Passage for review =>

╭──

The MetroHealth System to Launch “Open Tables” to Transform the Lives of Those Living in its Neighborhood
As part of its promise to improve the health of the community, The MetroHealth System is adopting the Open Table model to impact the lives of those living in and around its neighborhood. The health system has committed to launching 15 Tables, providing a support system and resources to those in need of creating change in their lives.
Traditionally used by churches and businesses to create a family of support around young people, MetroHealth will be the first health system in the nation to adopt the Open Table model and use it on a larger population. A program manager will identify local families in need of support, and community members will be invited to sponsor the Tables. A few Tables will be Spanish-speaking, ensuring those in the Hispanic community around MetroHealth’s West 25th Street main campus are served.
“Open Table knows that those struggling financially don’t need our worn-out clothes or the toys our kids have outgrown. They need us. They need people at their side to provide encouragement and friendship, to help them set goals and reach them,” said Akram Boutros, MD, FACHE, president and CEO of MetroHealth. “Open Table and MetroHealth have that in common. We know relationships are what build healthy people and healthy communities.”
Each Table will be comprised of six to eight volunteers who will commit to helping a family for one year, meeting with them on a weekly basis. The group acts as a team of supporters and advocates, using their professional and personal experiences to provide guidance in a non-judgmental space.

╰──

Collection entries =>

╭──

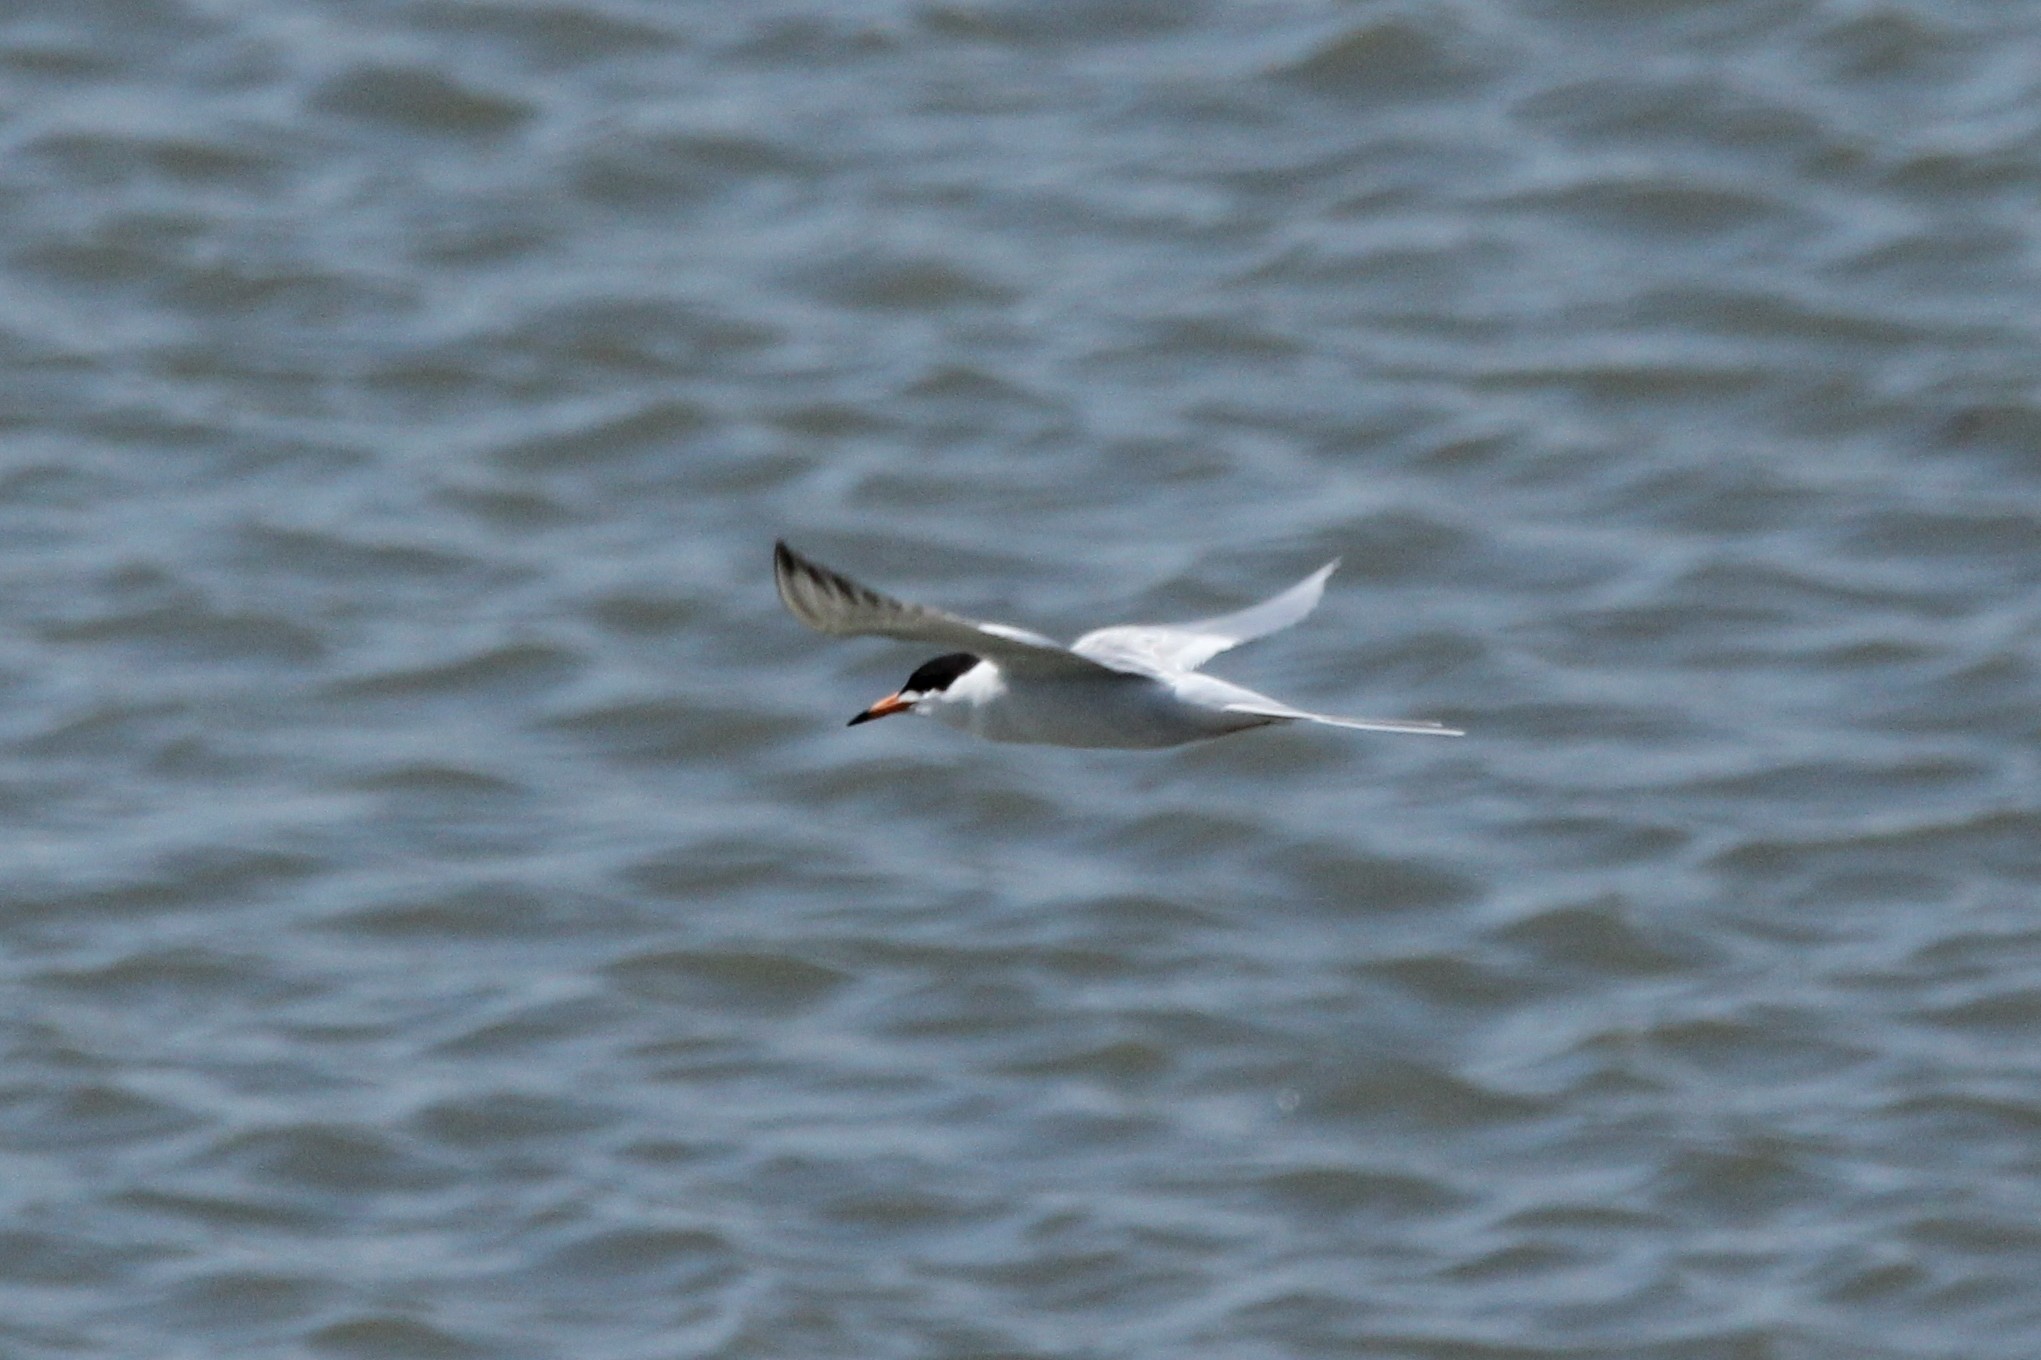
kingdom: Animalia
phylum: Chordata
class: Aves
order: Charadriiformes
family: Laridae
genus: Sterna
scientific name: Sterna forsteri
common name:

╰──

Problems to work on =>
• 1. How would you sum up the MetroHealth Open Table announcement in two sentences?
• 2. In the MetroHealth announcement, what does Akram Boutros say financially struggling people need from the people at their side? List every item he names.
• 3. Pick up the MetroHealth Open Table announcement after its final paragraph and keep writing.

Solved problems =>
• 1. The MetroHealth System will be the first health system in the nation to adopt the Open Table model, committing to launch 15 Tables that provide a support system and resources to people in and around its neighborhood, with a few Tables serving Spanish speakers. Each Table will have six to eight volunteers who commit to helping a family for one year, meeting weekly and offering guidance drawn from their professional and personal experiences in a non-judgmental space.

• 2.
- Encouragement
- Friendship
- Help setting goals
- Help reaching those goals

• 3.
“Open Table has been a life-changing experience for me, showing that love and compassion really can make a difference in all of our lives,” said Sharon Bechtel, a MetroHealth employee and current volunteer on an Open Table organized through her church. “Open Table brings people together in an environment of love and support and I encourage everyone to consider becoming a part of this amazing program.”
"I'm thrilled to have this partnership with MetroHealth to help expand the scope of work being done using the national Open Table model here in Cleveland. The health system’s leadership and willingness to reach and serve a broader array of families impacted by poverty will expand the movement and help to lift up even more people in Cleveland,” said Amber Donovan, LISW-S, executive director, Community of Hope and Cuyahoga County director of the Open Table Initiative, focused on young adults aging out of foster care. “We go further when we go together and it’s great to have MetroHealth join me in the transformative work of helping to create a community where we invest our time by building relationships that nurture hope and restore dignity."MetroHealth is currently forming its framework for the program and plans to launch the first Tables in the fall. More information about the Open Table model can be here.
The MetroHealth System is redefining health care by going beyond medical treatment to improve the foundations of community health and well-being: affordable housing, a cleaner environment, economic opportunity and access to fresh food, convenient transportation, legal help and other services. The system strives to become as good at preventing disease as it is at treating it.
The system’s more than 600 doctors, 1,700 nurses and 7,800 employees go to work each day with a mission of service, to their patients and to the community. As Cuyahoga County’s safety-net health system, MetroHealth plays an essential role in the region, caring for anyone and everyone, regardless of an ability to pay.
Founded in 1837, MetroHealth operates four hospitals, four emergency departments and more than 20 health centers and 40 additional sites throughout Cuyahoga County. The system serves more than 300,000 patients, two-thirds of whom are uninsured or covered by Medicare or Medicaid.
MetroHealth is home to Cuyahoga County’s most experienced Level I Adult Trauma Center, verified since 1992, and Ohio’s only adult and pediatric trauma and burn center.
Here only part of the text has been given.